→ **Aim of the task**:
Look below for the line containing "промокодов для"; from there through the line containing "2026年05月14日 18時00分更新", both lines included, please set down each line exactly and nothing else.

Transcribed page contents

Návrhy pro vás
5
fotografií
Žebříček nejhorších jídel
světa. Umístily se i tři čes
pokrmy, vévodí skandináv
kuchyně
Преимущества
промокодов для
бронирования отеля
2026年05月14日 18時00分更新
* * *
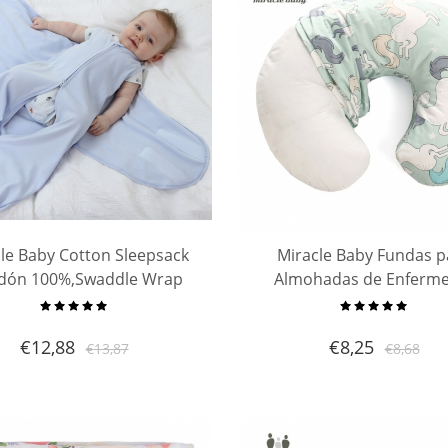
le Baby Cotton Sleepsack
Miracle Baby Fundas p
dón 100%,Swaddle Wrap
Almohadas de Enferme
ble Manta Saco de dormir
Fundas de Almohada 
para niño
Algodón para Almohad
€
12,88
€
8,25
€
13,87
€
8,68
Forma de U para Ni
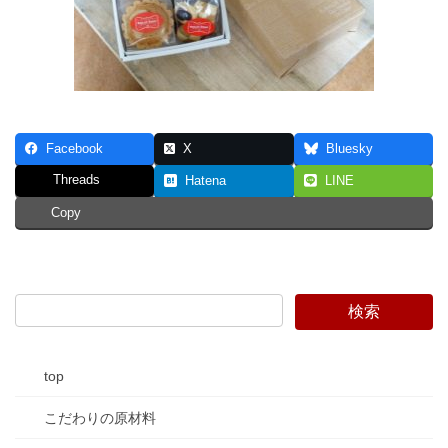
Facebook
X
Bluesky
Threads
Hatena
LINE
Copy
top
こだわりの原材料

→ **Your response**:
промокодов для
бронирования отеля
2026年05月14日 18時00分更新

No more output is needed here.